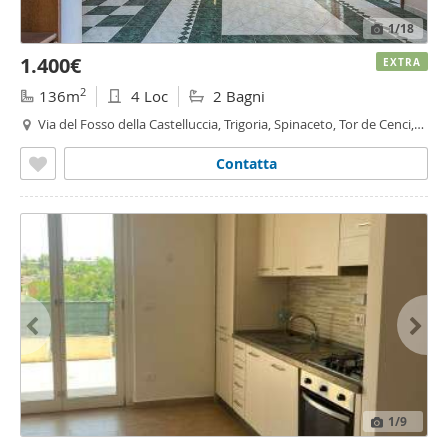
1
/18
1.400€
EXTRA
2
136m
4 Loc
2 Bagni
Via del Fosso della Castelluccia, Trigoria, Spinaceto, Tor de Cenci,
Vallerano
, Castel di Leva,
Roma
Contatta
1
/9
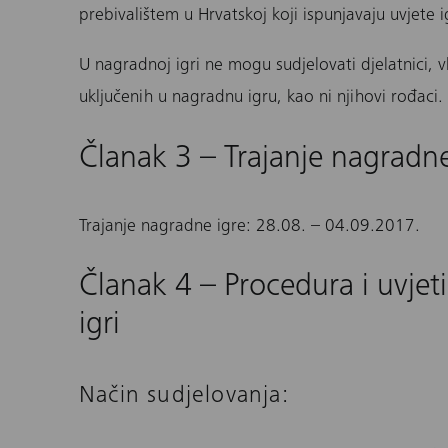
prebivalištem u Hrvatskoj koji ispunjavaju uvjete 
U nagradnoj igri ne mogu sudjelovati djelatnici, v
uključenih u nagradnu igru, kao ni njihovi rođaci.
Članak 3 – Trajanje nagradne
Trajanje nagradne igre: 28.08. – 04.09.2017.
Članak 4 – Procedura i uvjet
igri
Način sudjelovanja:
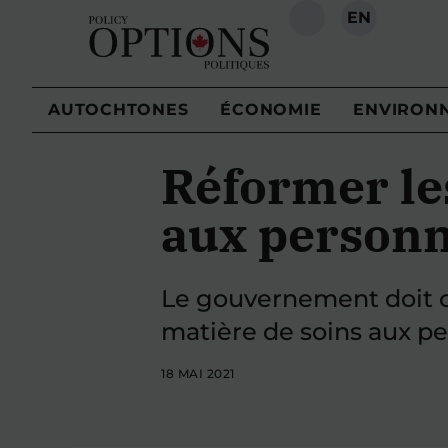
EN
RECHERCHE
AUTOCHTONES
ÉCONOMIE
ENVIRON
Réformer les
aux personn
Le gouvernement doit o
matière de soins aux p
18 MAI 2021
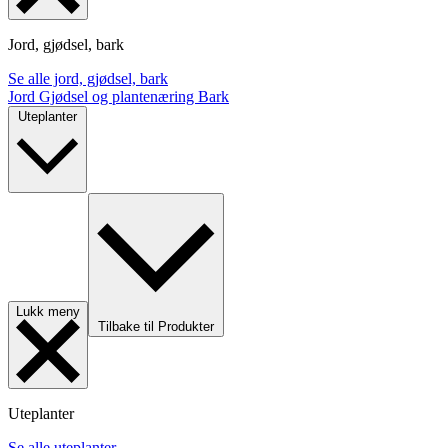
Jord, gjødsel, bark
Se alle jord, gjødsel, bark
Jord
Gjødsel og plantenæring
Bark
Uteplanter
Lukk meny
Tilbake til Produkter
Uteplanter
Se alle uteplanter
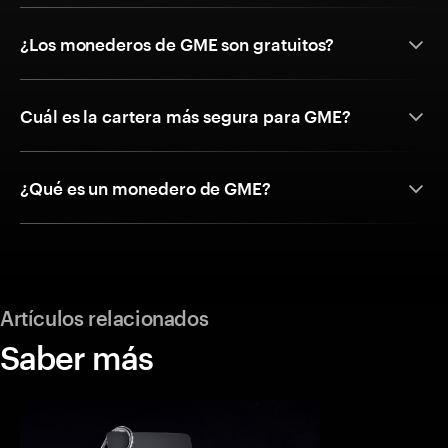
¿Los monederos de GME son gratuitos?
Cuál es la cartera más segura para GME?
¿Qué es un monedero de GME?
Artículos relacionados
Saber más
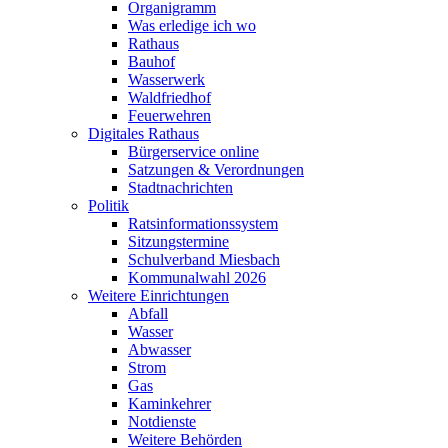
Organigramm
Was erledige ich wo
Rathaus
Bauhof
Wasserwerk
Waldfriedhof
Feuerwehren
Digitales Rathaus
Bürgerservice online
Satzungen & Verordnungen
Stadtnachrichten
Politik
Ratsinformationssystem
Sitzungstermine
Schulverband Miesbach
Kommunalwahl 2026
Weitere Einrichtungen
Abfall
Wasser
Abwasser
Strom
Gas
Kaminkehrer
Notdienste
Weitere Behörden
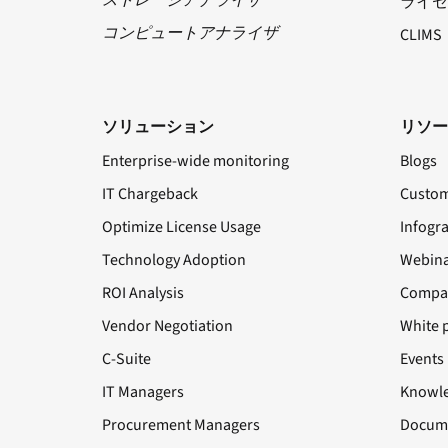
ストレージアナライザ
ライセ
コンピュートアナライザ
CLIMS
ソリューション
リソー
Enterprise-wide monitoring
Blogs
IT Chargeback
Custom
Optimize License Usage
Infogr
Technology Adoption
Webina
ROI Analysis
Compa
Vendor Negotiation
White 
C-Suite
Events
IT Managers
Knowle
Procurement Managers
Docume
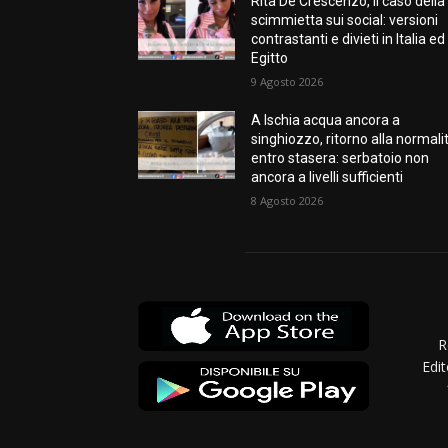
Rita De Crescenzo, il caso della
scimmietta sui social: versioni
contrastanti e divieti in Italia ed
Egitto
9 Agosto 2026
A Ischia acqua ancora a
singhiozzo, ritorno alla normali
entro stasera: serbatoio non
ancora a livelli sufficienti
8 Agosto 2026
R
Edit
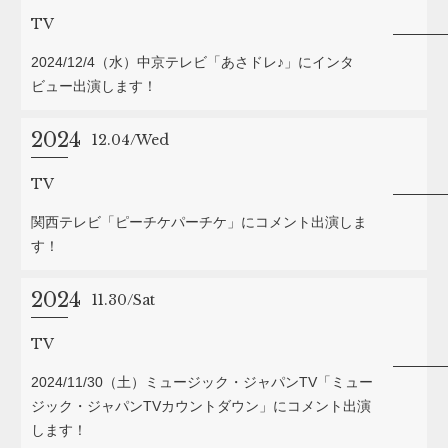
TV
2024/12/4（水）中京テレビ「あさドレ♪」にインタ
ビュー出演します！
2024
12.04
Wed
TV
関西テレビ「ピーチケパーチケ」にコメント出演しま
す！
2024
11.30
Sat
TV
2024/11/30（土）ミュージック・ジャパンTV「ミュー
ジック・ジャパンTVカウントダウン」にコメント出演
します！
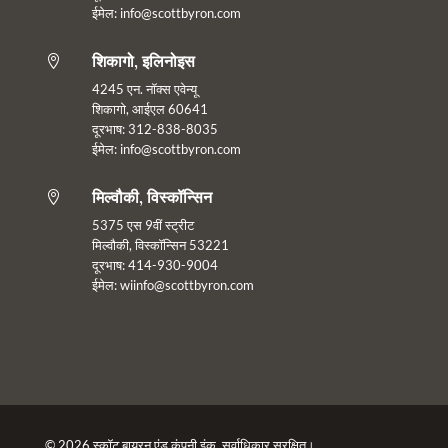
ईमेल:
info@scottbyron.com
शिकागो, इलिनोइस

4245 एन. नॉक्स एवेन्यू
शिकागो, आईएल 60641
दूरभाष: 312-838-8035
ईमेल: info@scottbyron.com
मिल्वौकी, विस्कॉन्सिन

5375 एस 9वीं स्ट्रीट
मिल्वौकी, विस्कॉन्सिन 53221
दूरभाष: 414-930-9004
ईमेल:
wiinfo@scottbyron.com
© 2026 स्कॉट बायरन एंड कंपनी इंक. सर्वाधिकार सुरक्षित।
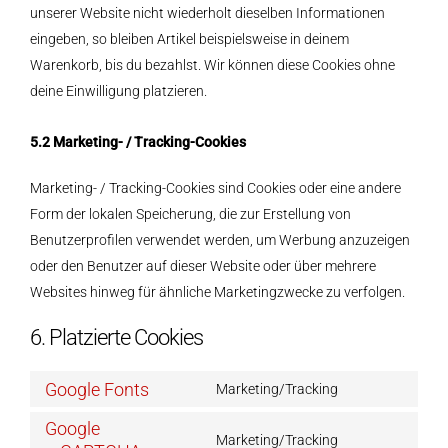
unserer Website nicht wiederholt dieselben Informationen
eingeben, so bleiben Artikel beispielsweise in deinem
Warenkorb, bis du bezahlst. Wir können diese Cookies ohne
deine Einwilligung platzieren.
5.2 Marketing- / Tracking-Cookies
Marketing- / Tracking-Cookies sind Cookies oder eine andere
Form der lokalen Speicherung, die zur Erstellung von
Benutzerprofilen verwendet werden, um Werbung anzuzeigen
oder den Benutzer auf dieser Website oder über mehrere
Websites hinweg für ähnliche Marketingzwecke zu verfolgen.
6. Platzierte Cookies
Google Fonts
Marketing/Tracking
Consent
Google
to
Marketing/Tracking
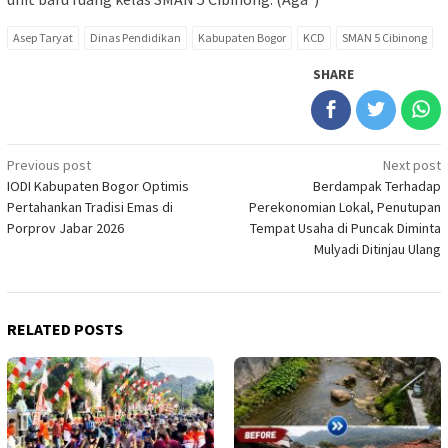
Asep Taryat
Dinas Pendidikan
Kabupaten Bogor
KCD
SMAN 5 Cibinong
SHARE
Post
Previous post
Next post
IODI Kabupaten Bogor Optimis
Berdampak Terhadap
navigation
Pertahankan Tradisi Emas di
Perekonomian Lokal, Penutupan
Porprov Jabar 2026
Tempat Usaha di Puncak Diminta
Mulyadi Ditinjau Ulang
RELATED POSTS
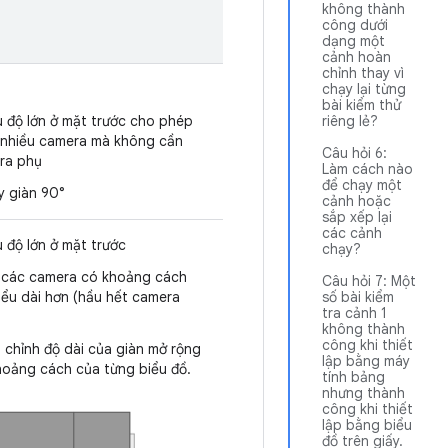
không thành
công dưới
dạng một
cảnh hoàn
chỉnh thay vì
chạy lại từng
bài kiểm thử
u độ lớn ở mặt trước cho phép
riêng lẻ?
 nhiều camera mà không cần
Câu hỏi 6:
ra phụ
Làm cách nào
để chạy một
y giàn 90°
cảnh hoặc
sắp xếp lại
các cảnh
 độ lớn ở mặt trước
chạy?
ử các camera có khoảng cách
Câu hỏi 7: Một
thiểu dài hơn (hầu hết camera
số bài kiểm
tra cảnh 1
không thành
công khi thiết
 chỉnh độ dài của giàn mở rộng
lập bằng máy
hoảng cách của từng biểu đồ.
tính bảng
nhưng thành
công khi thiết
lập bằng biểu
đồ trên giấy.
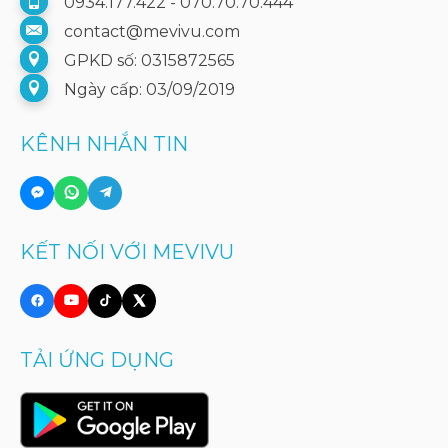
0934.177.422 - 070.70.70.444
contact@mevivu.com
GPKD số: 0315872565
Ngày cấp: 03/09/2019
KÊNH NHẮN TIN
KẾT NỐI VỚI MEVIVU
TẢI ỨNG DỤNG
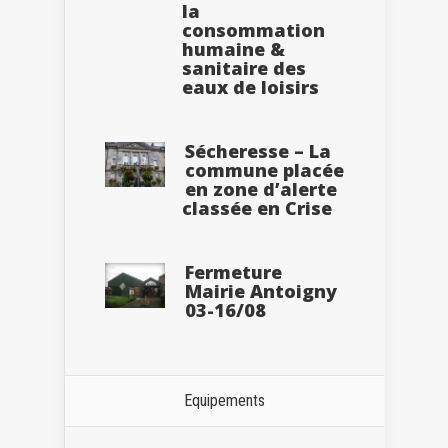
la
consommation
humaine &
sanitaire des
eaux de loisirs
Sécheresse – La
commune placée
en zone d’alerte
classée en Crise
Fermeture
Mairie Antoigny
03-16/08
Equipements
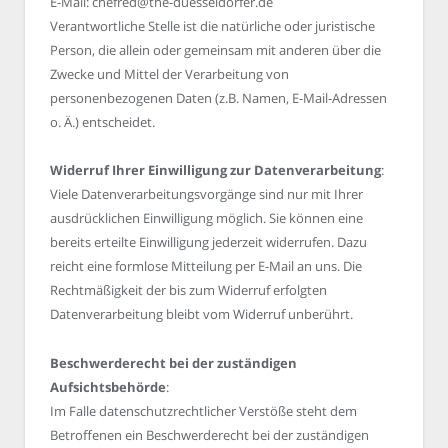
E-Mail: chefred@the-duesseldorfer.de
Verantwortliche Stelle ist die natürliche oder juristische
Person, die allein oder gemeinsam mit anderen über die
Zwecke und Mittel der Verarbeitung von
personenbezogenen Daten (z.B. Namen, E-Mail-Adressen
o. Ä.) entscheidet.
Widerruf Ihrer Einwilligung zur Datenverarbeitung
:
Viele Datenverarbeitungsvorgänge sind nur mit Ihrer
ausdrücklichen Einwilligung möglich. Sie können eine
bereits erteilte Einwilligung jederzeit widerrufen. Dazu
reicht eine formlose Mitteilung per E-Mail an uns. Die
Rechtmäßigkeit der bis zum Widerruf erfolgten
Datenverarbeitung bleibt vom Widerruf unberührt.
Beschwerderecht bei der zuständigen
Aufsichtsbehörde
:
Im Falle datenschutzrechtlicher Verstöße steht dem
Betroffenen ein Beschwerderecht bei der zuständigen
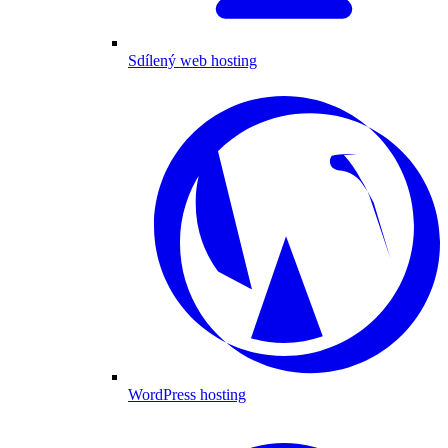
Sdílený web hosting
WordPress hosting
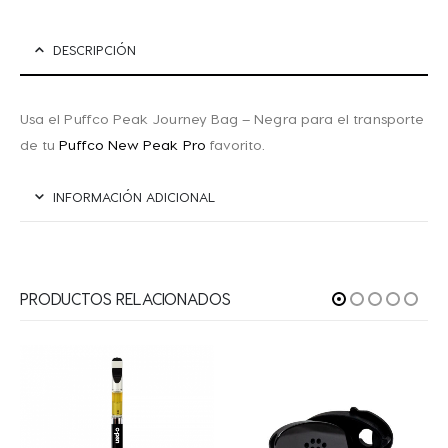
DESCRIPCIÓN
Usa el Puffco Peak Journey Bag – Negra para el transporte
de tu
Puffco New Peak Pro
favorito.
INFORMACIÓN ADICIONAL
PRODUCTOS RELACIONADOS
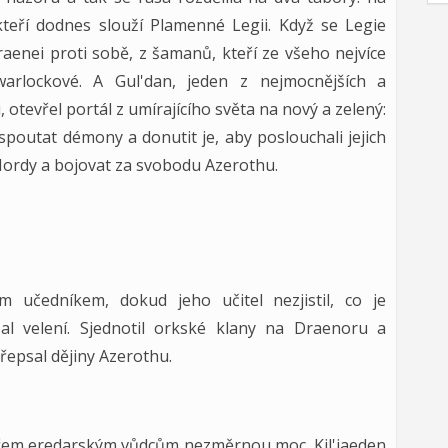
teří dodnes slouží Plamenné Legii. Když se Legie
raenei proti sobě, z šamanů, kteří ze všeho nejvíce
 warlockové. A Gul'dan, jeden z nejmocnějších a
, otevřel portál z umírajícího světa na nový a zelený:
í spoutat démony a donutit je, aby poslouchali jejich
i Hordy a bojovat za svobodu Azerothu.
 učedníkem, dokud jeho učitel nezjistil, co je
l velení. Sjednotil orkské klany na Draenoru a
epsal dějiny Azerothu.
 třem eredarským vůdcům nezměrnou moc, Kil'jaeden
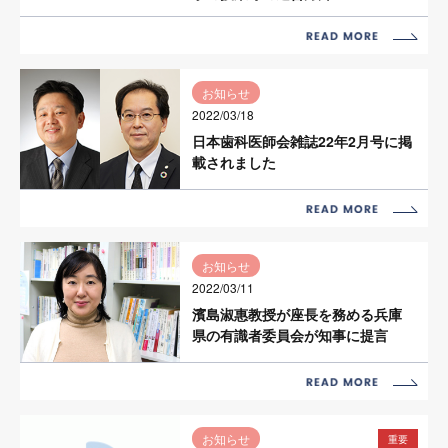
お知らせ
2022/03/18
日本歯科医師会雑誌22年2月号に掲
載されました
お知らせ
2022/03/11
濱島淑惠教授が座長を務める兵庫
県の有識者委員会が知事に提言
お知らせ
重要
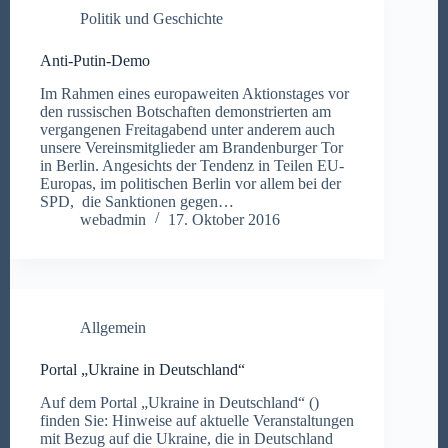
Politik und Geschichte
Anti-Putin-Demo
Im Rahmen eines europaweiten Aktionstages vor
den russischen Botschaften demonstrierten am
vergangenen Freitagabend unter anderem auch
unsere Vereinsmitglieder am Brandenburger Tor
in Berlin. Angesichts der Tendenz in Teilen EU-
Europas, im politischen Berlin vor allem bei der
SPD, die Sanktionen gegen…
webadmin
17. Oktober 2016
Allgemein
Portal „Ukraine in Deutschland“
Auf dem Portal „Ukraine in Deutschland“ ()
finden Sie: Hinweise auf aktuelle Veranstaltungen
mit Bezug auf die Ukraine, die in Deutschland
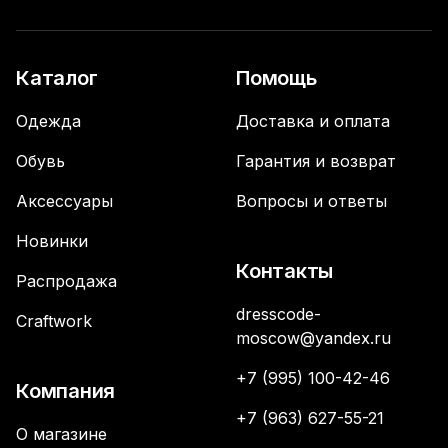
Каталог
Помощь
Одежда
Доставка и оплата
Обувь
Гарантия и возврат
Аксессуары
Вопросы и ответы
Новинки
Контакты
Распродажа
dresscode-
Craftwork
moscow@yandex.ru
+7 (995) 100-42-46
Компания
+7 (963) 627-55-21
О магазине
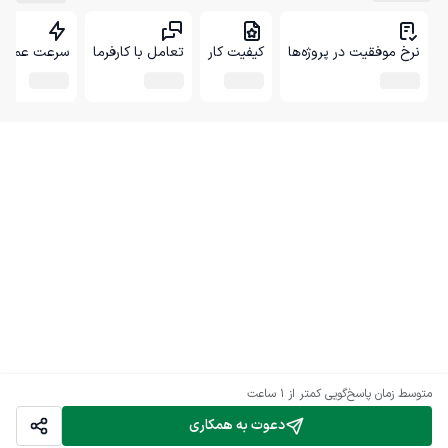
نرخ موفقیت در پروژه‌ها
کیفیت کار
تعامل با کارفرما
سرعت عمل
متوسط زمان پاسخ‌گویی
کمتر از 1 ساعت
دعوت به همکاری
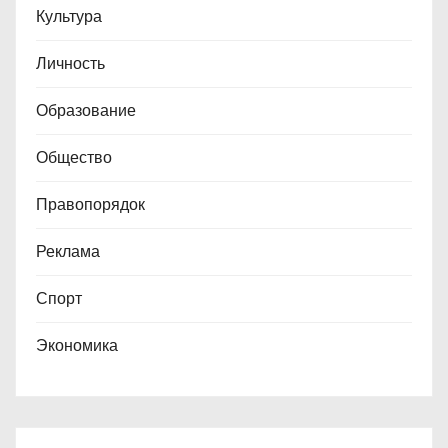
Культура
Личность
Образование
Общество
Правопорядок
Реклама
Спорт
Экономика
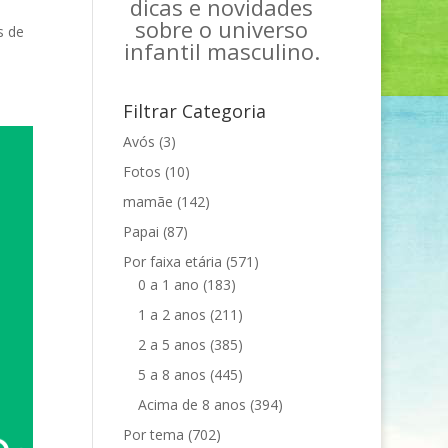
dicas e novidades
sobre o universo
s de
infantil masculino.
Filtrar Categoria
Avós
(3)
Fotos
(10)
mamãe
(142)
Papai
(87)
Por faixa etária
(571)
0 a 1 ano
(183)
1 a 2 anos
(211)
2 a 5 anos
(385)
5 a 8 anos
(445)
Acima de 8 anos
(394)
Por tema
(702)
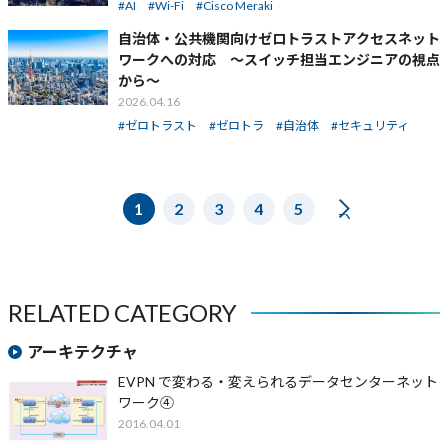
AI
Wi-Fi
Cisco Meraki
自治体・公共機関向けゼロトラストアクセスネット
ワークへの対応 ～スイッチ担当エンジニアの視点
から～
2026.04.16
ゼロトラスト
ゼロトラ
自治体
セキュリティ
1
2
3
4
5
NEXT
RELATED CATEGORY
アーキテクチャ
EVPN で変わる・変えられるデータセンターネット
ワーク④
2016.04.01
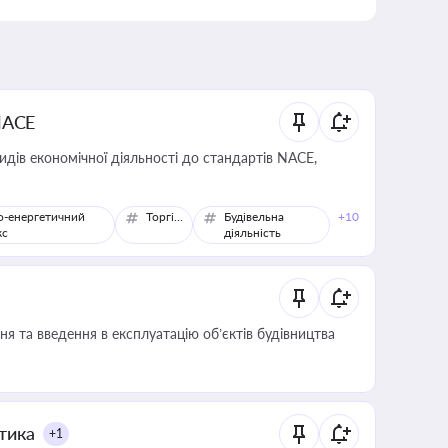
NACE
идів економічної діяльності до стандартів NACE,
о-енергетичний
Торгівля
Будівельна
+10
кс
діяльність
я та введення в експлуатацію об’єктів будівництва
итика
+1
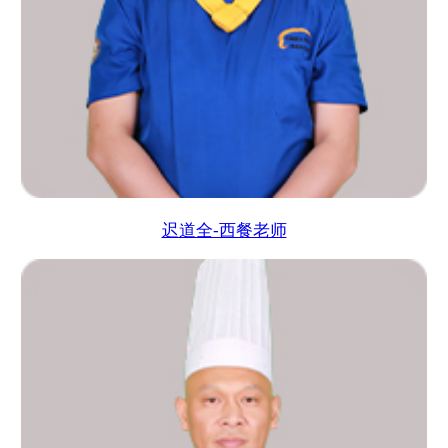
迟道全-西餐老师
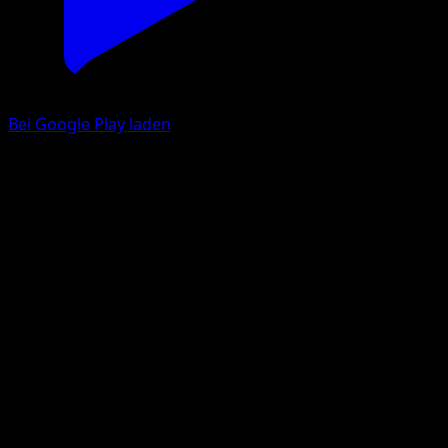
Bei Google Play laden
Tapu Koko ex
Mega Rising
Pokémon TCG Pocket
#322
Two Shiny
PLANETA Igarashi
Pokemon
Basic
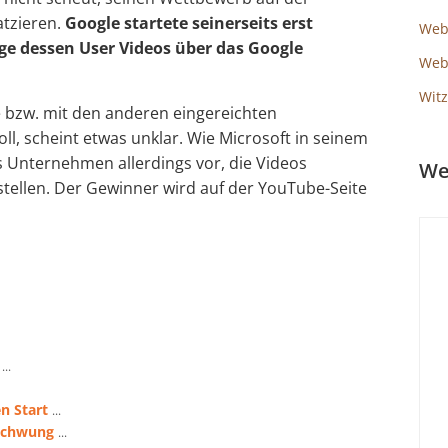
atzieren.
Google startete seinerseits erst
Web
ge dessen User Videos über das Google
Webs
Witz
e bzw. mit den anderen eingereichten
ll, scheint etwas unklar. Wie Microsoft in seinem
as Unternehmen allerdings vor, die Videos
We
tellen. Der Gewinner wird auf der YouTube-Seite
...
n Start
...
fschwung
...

**Work task**.
Pick out every line in the records that contains the string "Članak", and copy each of those lines. Case matters.

**Response**.
Članak 3 – Trajanje nagradne
Članak 4 – Procedura i uvjet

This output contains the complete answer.